▶ _QUESTIONS ON THE MATERIAL_:
A – Edit the Clash of the Titles post: begin at the words "Tuesday, November 29, 2016", stop after "our Clash Champion!", and replace "Clash Champion" with "Reading Champion".
B – In the Clash of the Titles post, what is the heroine's job in Risking Love?
──────── TEXT BLOCK ────────
Tuesday, November 29, 2016

Blog Tour : Clash of the Titles

It's the end of our CLASH year, and we've lined up some awesome holiday reading (and gift ideas!) for this month's Clash of the Titles.
Vote for your Ideal curl up in front of a fire read!

Scroll through these releases and cast your vote for your perfect idea of a next read.
It's a tough choice, but it's up to you to determine our Clash Champion!


Risking Love
Brenda S. Anderson

A play-it-safe bank employee falls for a down-on-his-luck, risk-taking widower. Can she risk loving a man whose home she may have to take away?


An Unexpected Role
Leslea Wahl

Josie's island getaway becomes the summer of her dreams as friendships grow, romance blossoms and a series of thefts surround her with excitement. But as she sets out to solve the mystery she has become entangled in, she not only realizes the importance of relying on her faith but along the way also discovers her true self.
──────── SOURCE MATERIAL ────────
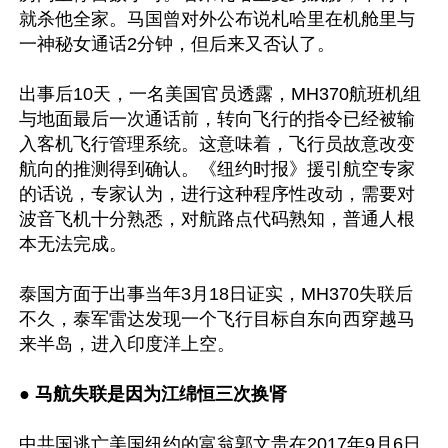
就杀他全家。马国曾对外公布说札哈里在机舱里与
一神秘女通话2分钟，但后来又否认了。

出事后10天，一名美国官员透露，MH370航班机组
与地面最后一次通话前，转向飞行的指令已经被输
入客机飞行管理系统。这意味着，飞行员故意改变
航向的推测得到确认。《纽约时报》援引航空专家
的话说，专家认为，进行这种程序性改动，需要对
波音飞机十分熟悉，对航路点代码熟知，普通人根
本无法完成。 

泰国方面于出事当年3月18日证实，MH370失联后
不久，泰军雷达发现一个飞行目标自东向西穿越马
来半岛，进入印度洋上空。

●
 马航失联是因为江绵恒三次换肾
中共国逃亡美国纽约的富翁郭文贵在2017年9月6日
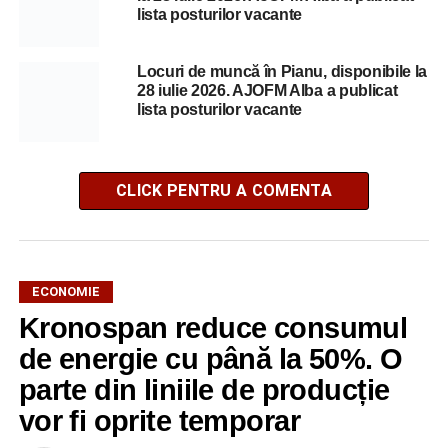
lista posturilor vacante
Locuri de muncă în Pianu, disponibile la
28 iulie 2026. AJOFM Alba a publicat
lista posturilor vacante
CLICK PENTRU A COMENTA
ECONOMIE
Kronospan reduce consumul
de energie cu până la 50%. O
parte din liniile de producție
vor fi oprite temporar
────────
▶ _ANSWERS IN ORDER_:
A –
Tuesday, November 29, 2016

Blog Tour : Clash of the Titles

It's the end of our CLASH year, and we've lined up some awesome holiday reading (and gift ideas!) for this month's Clash of the Titles.
Vote for your Ideal curl up in front of a fire read!

Scroll through these releases and cast your vote for your perfect idea of a next read.
It's a tough choice, but it's up to you to determine our Reading Champion!

B – She is a bank employee.